I know my formulas for sensible and latent heat but don't know how to approach this.

Q=55034175 J

c(ice)=2060 J/kg•℃
λ=330000 J/kg
c(water)=4183 J/kg•℃

Q=Q₁+Q₂+Q₃
Q=c(ice)m(12.15-0)+λm+c(water)m(t-0),
Q/m=12.15•c(ice) +λ+c(water)•t.
Solve for “t”

To solve this problem, you will need to consider both the sensible heat and the latent heat involved in the phase change from ice to water.

First, let's calculate the sensible heat required to raise the temperature of the ice from -12.15°C to 0°C.

The formula for sensible heat is:
Q = m * c * ΔT

Where:
Q is the heat transferred
m is the mass of the substance
c is the specific heat capacity of the substance
ΔT is the change in temperature

In this case:
m = 150 kg (mass of the ice)
c = 2.09 kJ/kg°C (specific heat capacity of ice)
ΔT = 0°C - (-12.15°C) = 12.15°C

Plugging the values into the formula:
Q = 150 kg * 2.09 kJ/kg°C * 12.15°C = 3724.92 kJ

So, 3724.92 kJ of heat is required to raise the temperature of the ice to 0°C.

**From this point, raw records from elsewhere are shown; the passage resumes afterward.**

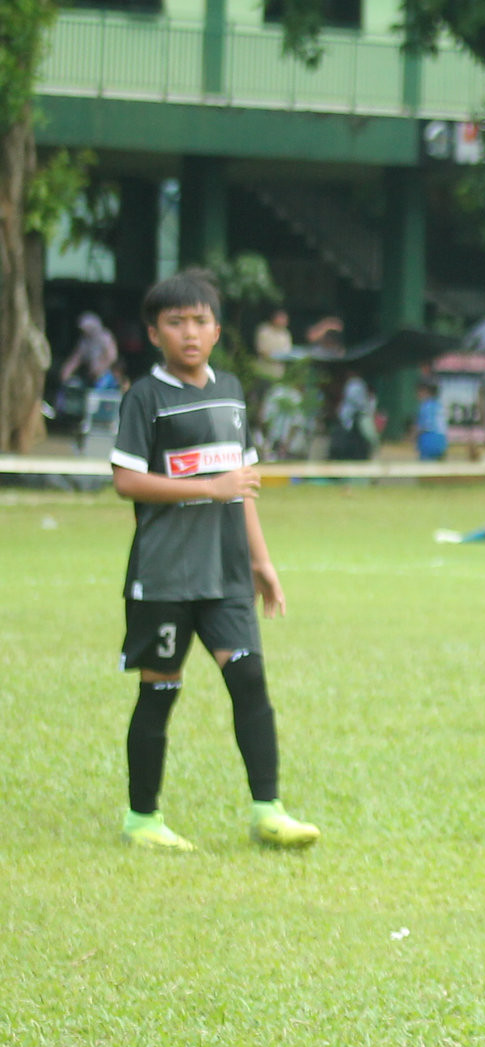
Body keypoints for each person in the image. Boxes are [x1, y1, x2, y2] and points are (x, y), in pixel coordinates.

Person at [109, 269, 319, 853]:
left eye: (200, 321)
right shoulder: (145, 397)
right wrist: (209, 486)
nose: (189, 333)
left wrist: (262, 562)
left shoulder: (229, 391)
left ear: (217, 330)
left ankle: (268, 812)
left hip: (226, 574)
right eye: (175, 323)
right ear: (155, 333)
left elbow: (240, 486)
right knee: (160, 692)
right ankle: (142, 819)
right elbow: (126, 480)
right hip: (165, 577)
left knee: (249, 680)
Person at [58, 312, 119, 388]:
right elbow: (76, 359)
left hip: (105, 376)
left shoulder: (105, 337)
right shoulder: (84, 341)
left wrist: (100, 367)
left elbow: (112, 356)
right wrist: (66, 372)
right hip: (90, 377)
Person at [253, 308, 293, 380]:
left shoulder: (286, 333)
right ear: (274, 319)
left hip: (279, 373)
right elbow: (262, 351)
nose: (284, 322)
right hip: (264, 371)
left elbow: (288, 352)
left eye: (285, 320)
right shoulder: (264, 331)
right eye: (281, 319)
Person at [414, 381, 448, 461]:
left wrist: (413, 438)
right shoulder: (440, 406)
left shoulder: (425, 406)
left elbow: (420, 427)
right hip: (442, 442)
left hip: (428, 440)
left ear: (425, 391)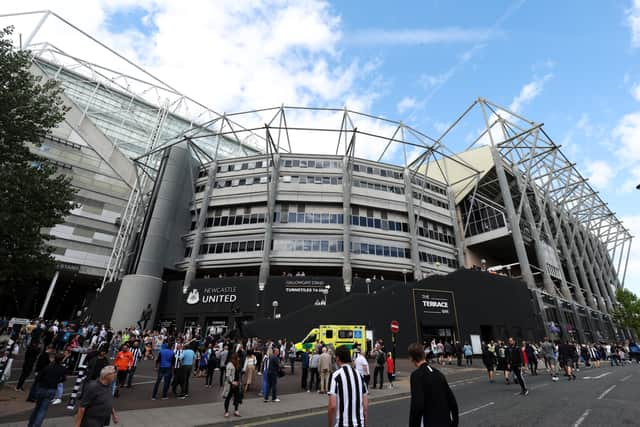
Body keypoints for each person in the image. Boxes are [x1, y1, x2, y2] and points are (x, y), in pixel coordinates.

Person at [408, 343, 458, 427]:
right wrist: (455, 422)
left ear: (412, 358)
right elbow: (452, 401)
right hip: (446, 422)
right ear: (424, 355)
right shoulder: (439, 374)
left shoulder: (416, 375)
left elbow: (417, 406)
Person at [328, 345, 368, 427]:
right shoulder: (359, 375)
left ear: (338, 358)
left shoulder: (335, 376)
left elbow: (332, 406)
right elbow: (365, 406)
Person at [27, 353, 66, 427]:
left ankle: (30, 424)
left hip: (43, 388)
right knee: (43, 409)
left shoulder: (47, 367)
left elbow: (39, 377)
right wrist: (57, 381)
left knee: (37, 408)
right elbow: (64, 379)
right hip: (52, 389)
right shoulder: (62, 369)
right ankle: (37, 425)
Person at [223, 352, 242, 417]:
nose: (239, 359)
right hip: (230, 384)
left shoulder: (238, 364)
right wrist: (232, 382)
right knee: (228, 398)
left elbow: (239, 374)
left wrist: (239, 382)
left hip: (237, 383)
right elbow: (227, 375)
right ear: (235, 358)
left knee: (237, 397)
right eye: (237, 358)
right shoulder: (229, 365)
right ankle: (226, 411)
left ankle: (236, 411)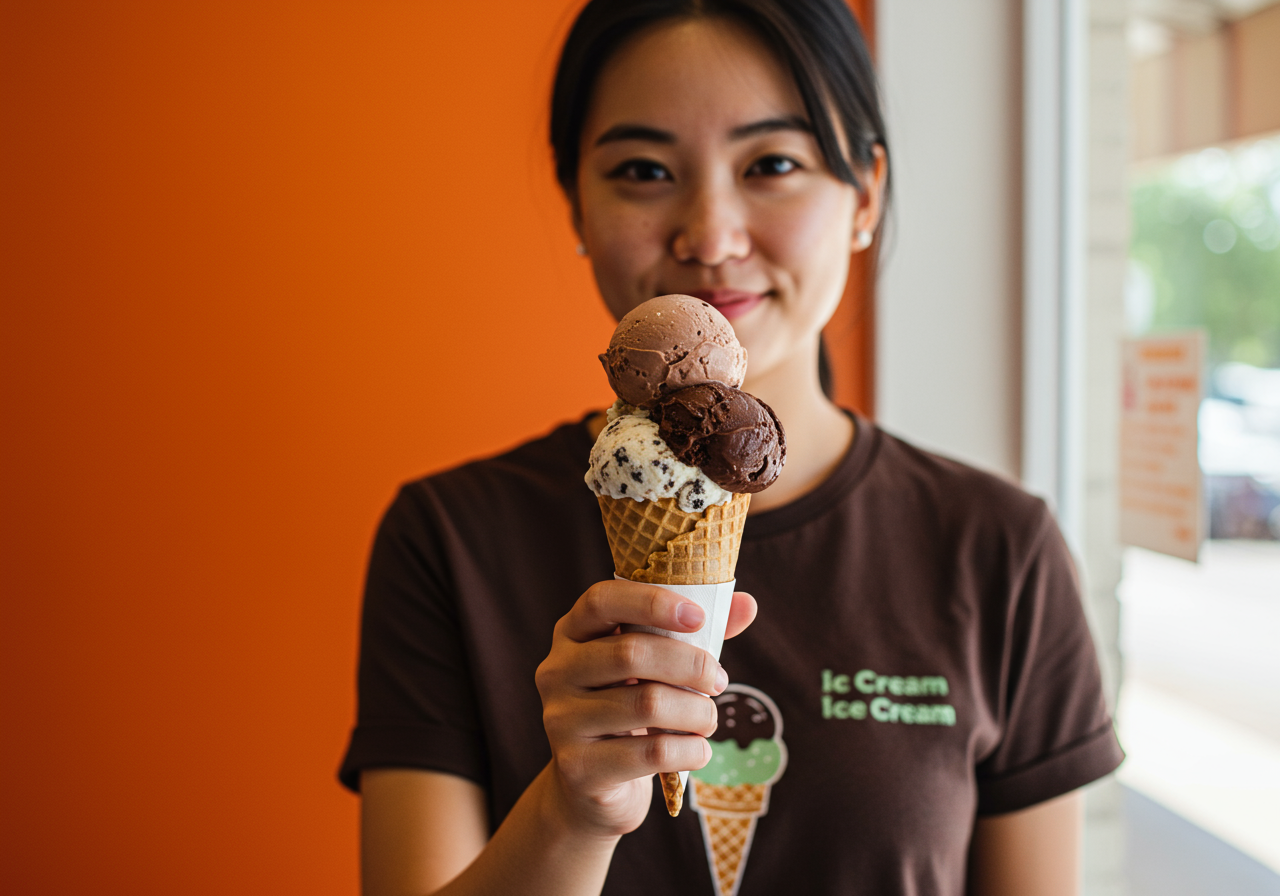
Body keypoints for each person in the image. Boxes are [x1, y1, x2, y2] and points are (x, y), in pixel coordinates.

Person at [339, 1, 1124, 894]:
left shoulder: (998, 550)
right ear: (577, 205)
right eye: (642, 169)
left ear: (865, 194)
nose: (709, 236)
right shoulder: (450, 537)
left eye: (773, 164)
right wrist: (572, 812)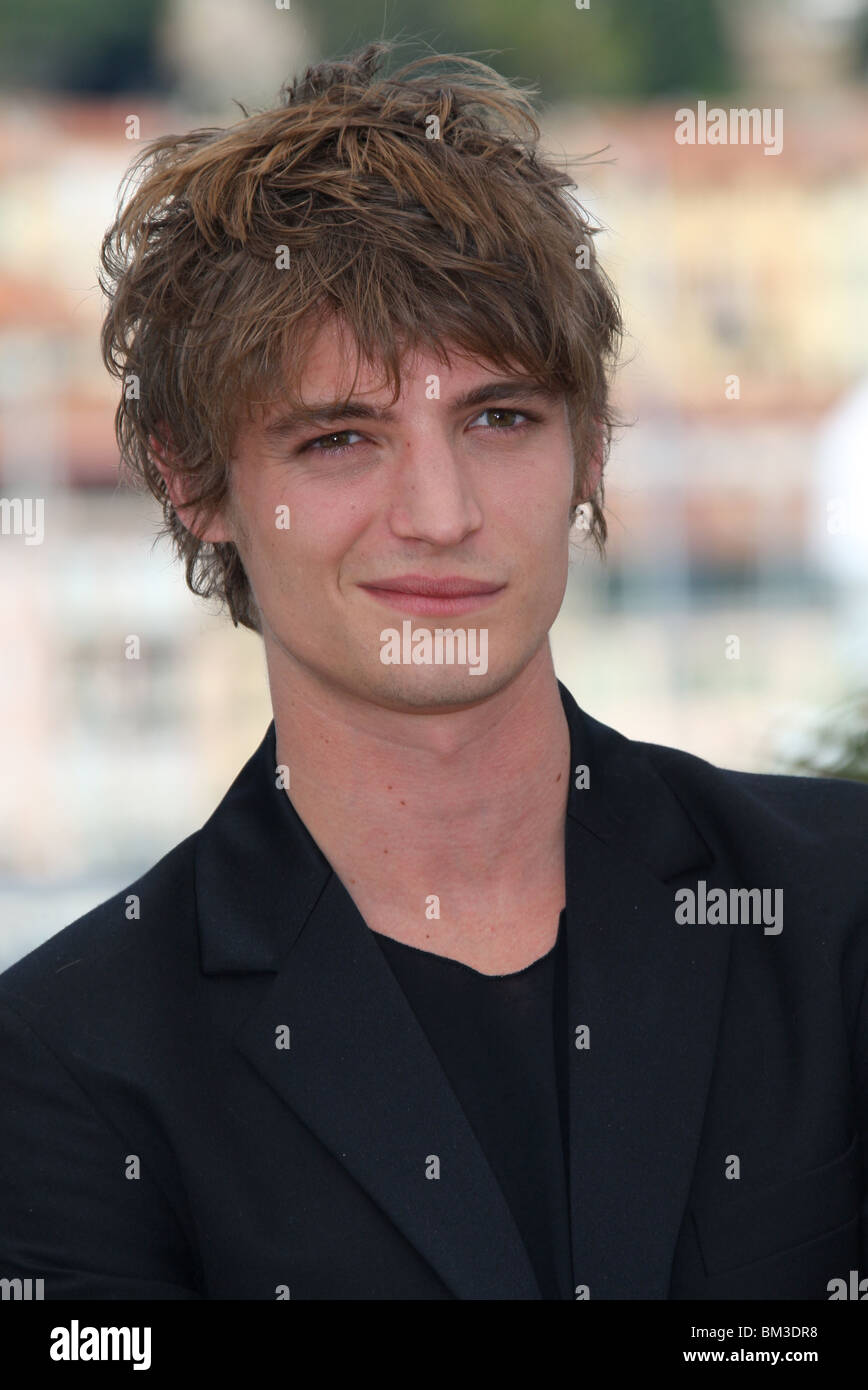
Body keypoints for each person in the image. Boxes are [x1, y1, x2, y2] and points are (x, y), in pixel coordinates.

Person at [1, 40, 866, 1302]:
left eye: (498, 418)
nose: (442, 511)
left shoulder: (838, 906)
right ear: (197, 486)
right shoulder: (68, 1062)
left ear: (590, 448)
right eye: (341, 437)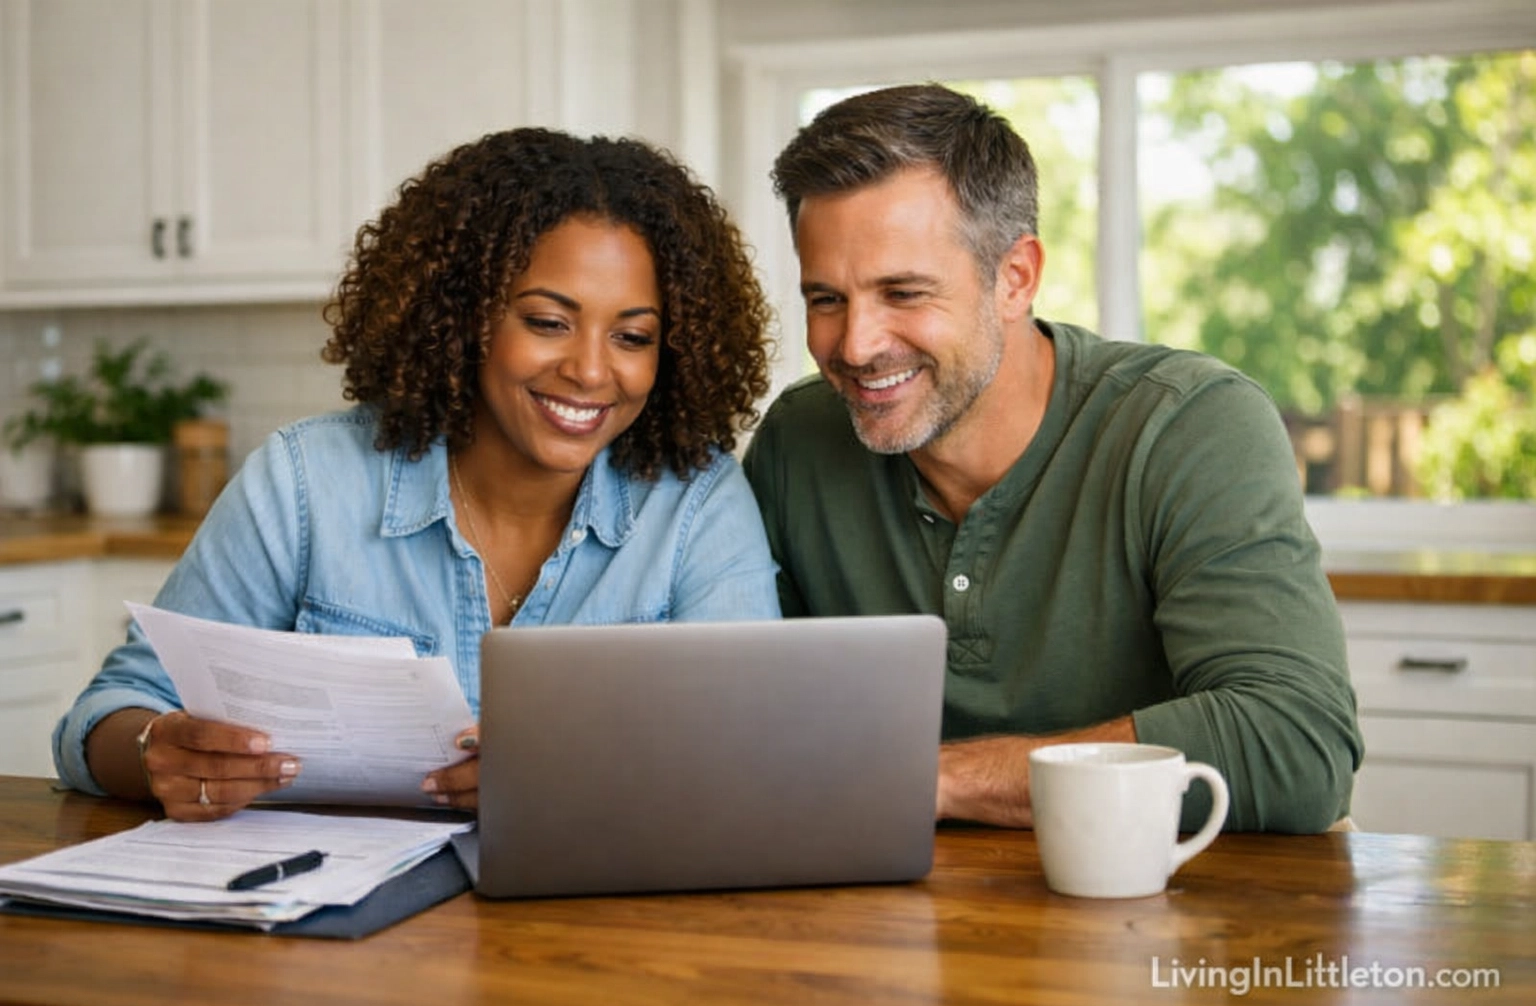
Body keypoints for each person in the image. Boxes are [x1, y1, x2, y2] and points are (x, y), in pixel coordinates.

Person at [53, 128, 781, 820]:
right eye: (546, 322)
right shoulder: (307, 481)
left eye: (632, 336)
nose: (591, 370)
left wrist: (583, 778)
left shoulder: (697, 503)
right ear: (463, 314)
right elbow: (108, 712)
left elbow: (752, 754)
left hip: (588, 930)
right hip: (323, 919)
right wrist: (158, 753)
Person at [744, 83, 1362, 833]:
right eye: (826, 299)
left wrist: (938, 779)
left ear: (1016, 278)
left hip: (1174, 904)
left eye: (903, 293)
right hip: (896, 907)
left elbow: (1297, 745)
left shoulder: (1189, 424)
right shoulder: (797, 442)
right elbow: (757, 717)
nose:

Next, we need to determine the amount of heat needed to convert the ice at 0°C to water at 0°C. This is known as latent heat.

The latent heat formula is:
Q = m * L

Where:
Q is the heat transferred
m is the mass of the substance
L is the latent heat of fusion

In this case:
m = 150 kg (mass of the ice)
L = 333.55 kJ/kg (latent heat of fusion of ice)

Plugging the values into the formula:
Q = 150 kg * 333.55 kJ/kg = 50032.5 kJ

So, 50032.5 kJ of heat is required to convert the ice at 0°C to water at 0°C.

Now, we can add up the sensible heat and latent heat to get the total heat transferred:
Total heat transferred = Sensible heat + Latent heat
Total heat transferred = 3724.92 kJ + 50032.5 kJ = 53757.42 kJ

Finally, we need to calculate the temperature of the resulting water.

Q = m * c * ΔT

In this case:
m = 150 kg (mass of the water)
c = 4.18 kJ/kg°C (specific heat capacity of water)
ΔT = ?

Rearranging the formula:
ΔT = Q / (m * c)
ΔT = 53757.42 kJ / (150 kg * 4.18 kJ/kg°C) = 81.770°C

Therefore, the temperature of the resulting water is 81.770°C.